Preparation of high-performance Na2+2xFe2-x(SO4)3 cathode material by combining sodium dodecyl sulfate with carbon nanotubes

Abstract

As a new cathode material for sodium-ion batteries, Na_2+2xFe_2-x(SO₄)₃ has attracted significant attention due to its high working voltage and low preparation cost. However, its inherently low conductivity limits its practical application. To address this issue, we synthesized a high-capacity Na_2+2xFe_2-x(SO₄)₃/C/CNTs-S cathode material using ball milling, spray drying, and low-temperature sintering, with ascorbic acid and carbon nanotubes as composite carbon sources, and sodium dodecyl sulfate (SDS) as milling aid.
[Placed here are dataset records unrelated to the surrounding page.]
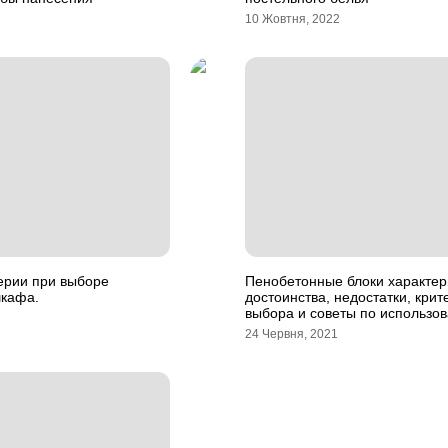
10 Жовтня, 2022
ерии при выборе
Пенобетонные блоки характер
шкафа.
достоинства, недостатки, крит
выбора и советы по использо
24 Червня, 2021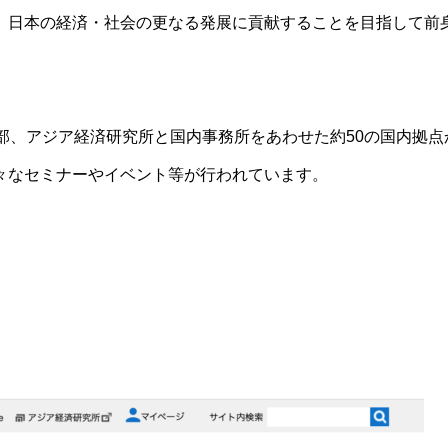
、日本の経済・社会の更なる発展に貢献することを目指して前
部、アジア経済研究所と国内事務所をあわせた約50の国内拠点
々なセミナーやイベント等が行われています。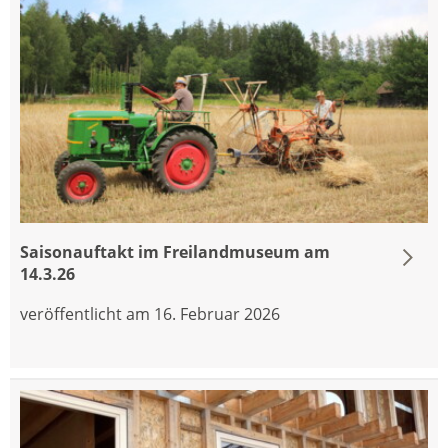
Saisonauftakt im Freilandmuseum am
14.3.26
veröffentlicht am 16. Februar 2026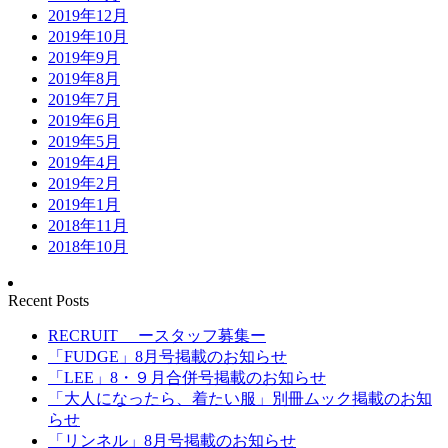
2019年12月
2019年10月
2019年9月
2019年8月
2019年7月
2019年6月
2019年5月
2019年4月
2019年2月
2019年1月
2018年11月
2018年10月
Recent Posts
RECRUIT ースタッフ募集ー
「FUDGE」8月号掲載のお知らせ
「LEE」8・９月合併号掲載のお知らせ
「大人になったら、着たい服」別冊ムック掲載のお知
らせ
「リンネル」8月号掲載のお知らせ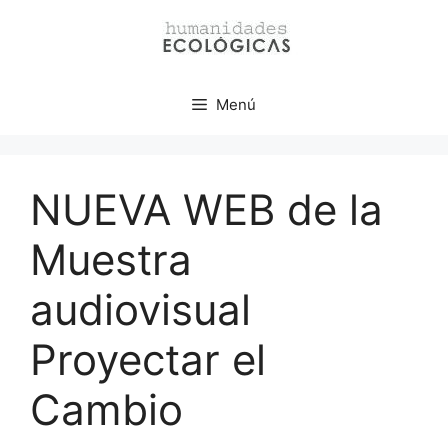
Menú
NUEVA WEB de la
Muestra
audiovisual
Proyectar el
Cambio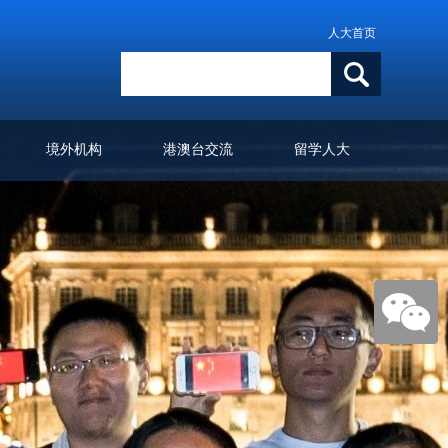
人大首页
境外机构
港澳台交流
留学人大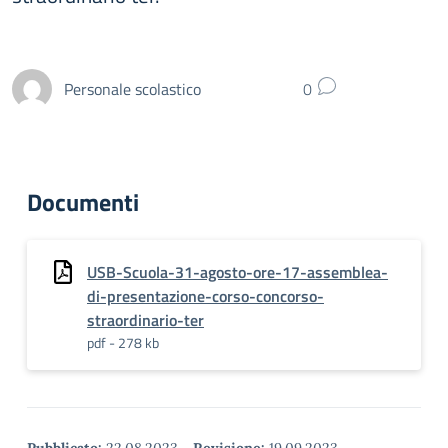
Personale scolastico
0
Documenti
USB-Scuola-31-agosto-ore-17-assemblea-
di-presentazione-corso-concorso-
straordinario-ter
pdf - 278 kb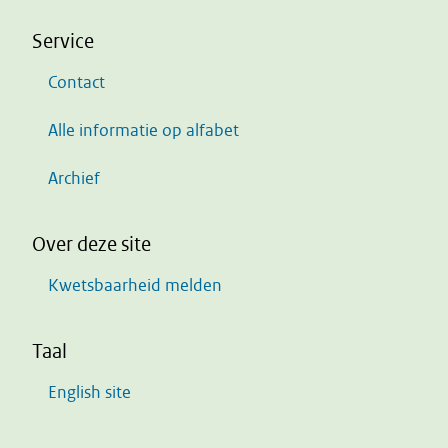
Service
Contact
Alle informatie op alfabet
Archief
Over deze site
Kwetsbaarheid melden
Taal
English site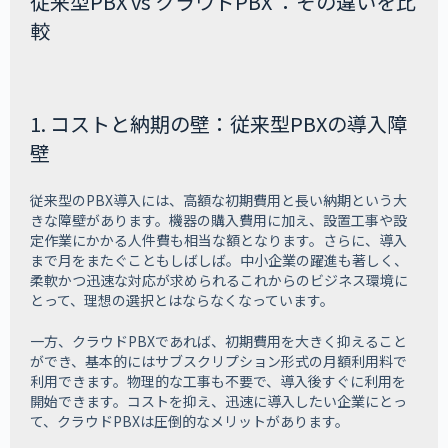
従来型PBX vs クラウドPBX ：その違いを比
較
1. コストと納期の壁：従来型PBXの導入障
壁
従来型のPBX導入には、高額な初期費用と長い納期という大
きな障壁があります。機器の購入費用に加え、設置工事や設
定作業にかかる人件費も相当な額となります。さらに、導入
まで月をまたぐこともしばしば。中小企業の躍進も著しく、
柔軟かつ迅速な対応が求められるこれからのビジネス環境に
とって、理想の選択とはならなくなっています。
一方、クラウドPBXであれば、初期費用を大きく抑えること
ができ、基本的にはサブスクリプション形式の月額利用料で
利用できます。物理的な工事も不要で、導入後すぐに利用を
開始できます。コストを抑え、迅速に導入したい企業にとっ
て、クラウドPBXは圧倒的なメリットがあります。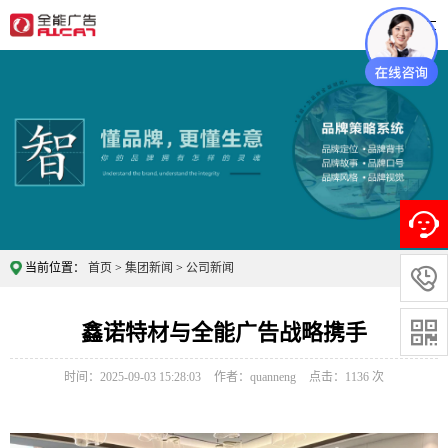
当前位置：
首页
>
集团新闻
>
公司新闻

鑫诺特材与全能广告战略携手

时间：2025-09-03 15:28:03
作者：quanneng
点击：
1136
次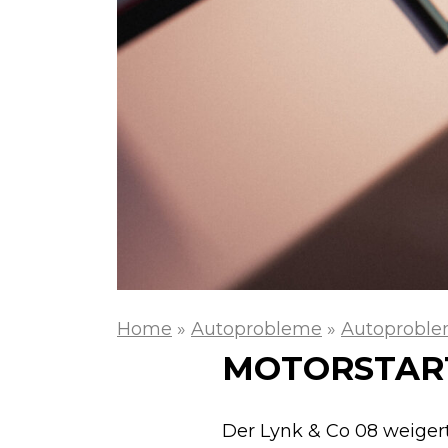
Home
»
Autoprobleme
»
Autoproble
MOTORSTART
Der Lynk & Co 08 weiger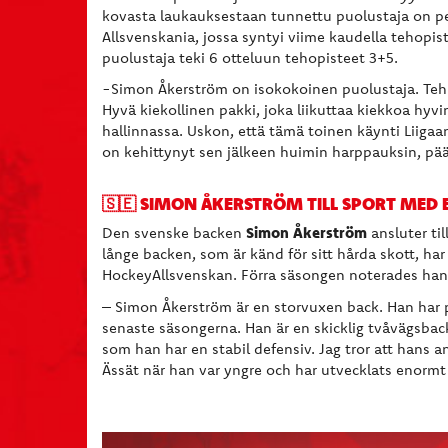
kovasta laukauksestaan tunnettu puolustaja on pe
Allsvenskania, jossa syntyi viime kaudella tehopi
puolustaja teki 6 otteluun tehopisteet 3+5.
-Simon Åkerström on isokokoinen puolustaja. Tehn
Hyvä kiekollinen pakki, joka liikuttaa kiekkoa hyv
hallinnassa. Uskon, että tämä toinen käynti Liiga
on kehittynyt sen jälkeen huimin harppauksin, p
🇸🇪 SIMON ÅKERSTRÖM TILL SPORT MED
Simon Åkerström
Den svenske backen
ansluter ti
långe backen, som är känd för sitt hårda skott, ha
HockeyAllsvenskan. Förra säsongen noterades han f
– Simon Åkerström är en storvuxen back. Han har
senaste säsongerna. Han är en skicklig tvåvägsback
som han har en stabil defensiv. Jag tror att hans a
Ässät när han var yngre och har utvecklats enorm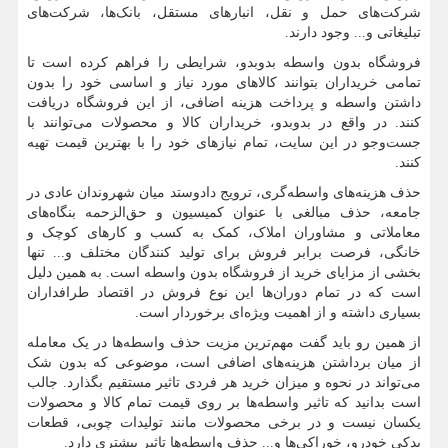
شرکت‌های حمل و نقل، انبارهای مستقل، بانک‌ها، شرکت‌های
تبلیغاتی و... وجود دارند.
فروشگاه بدون واسطه بدوبدو، شرایطی را فراهم کرده است تا
تمامی خریداران بتوانند کالاهای مورد نیاز و اساسی خود را بدون
داشتن واسطه و پرداخت هزینه اضافی، از این فروشگاه دریافت
کنند. در واقع در بدوبدو، خریداران کالا و محصولات می‌توانند با
جست‌وجو در این سایت، تمام نیازهای خود را با بهترین قیمت تهیه
کنند.
حذف هزینه‌های واسطه‌‌گری، ترویج دادوستد میان شهروندان عادی در
جامعه، حذف مبالغی با عنوان کمیسیون و حق‌الزحمه بنگاه‌های
معاملاتی و مشاوران املاک، کمک به کسب و کارهای کوچک و
خانگی، فرصت برابر فروش برای تولید کنندگان مختلف و... تنها
بخشی از مزایای خرید از فروشگاه بدون واسطه است. به همین دلیل
است که در تمام دوران‌ها این نوع فروش در اقتصاد طرافداران
بسیاری داشته و از اهمیت ویژه‌ای برخوردار است.
از همین رو باید گفت مهم‌ترین مزیت حذف واسطه‌ها در یک معامله
از میان برداشتن هزینه‌های اضافی است، موضوعی که بدون شک
می‌تواند در نحوه و میزان خرید هر فردی تاثیر مستقیم بگذارد. جالب
است بدانید که تاثیر واسطه‌ها بر روی قیمت تمام کالا و محصولات
یکسان نیست و در برخی محصولات مانند تولیدات چوبی، قطعات
یدکی خودرو، خوراکی‌ها و... حذف واسطه‌ها تاثیر بیشتری دارد.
With the introduction of SDS into the ball milling process, the prepared cathode material has uniform primary particle size (40–50 nm in diameter) and regular particle morphology, which improves the dispersion of carbon nanotube powder in the precursor solution and reduces its loss during subsequent synthesis. After spray drying, NFS precursor particles are closely connected to carbon nanotubes, and the effective presence of carbon nanotubes during sintering inhibits the excessive growth of NFS particles and greatly improves the electrochemical performance and conductivity of NFS. The test results showed that the prepared Na_2+2xFe_2-x(SO₄)₃/C/CNTs-S cathode material had a discharge-specific capacity of 101.3 and 78.8 mAh g⁻¹ at 0.05C and 5C, respectively. After 500 cycles at 2C, the capacity retention rate was 94.8%.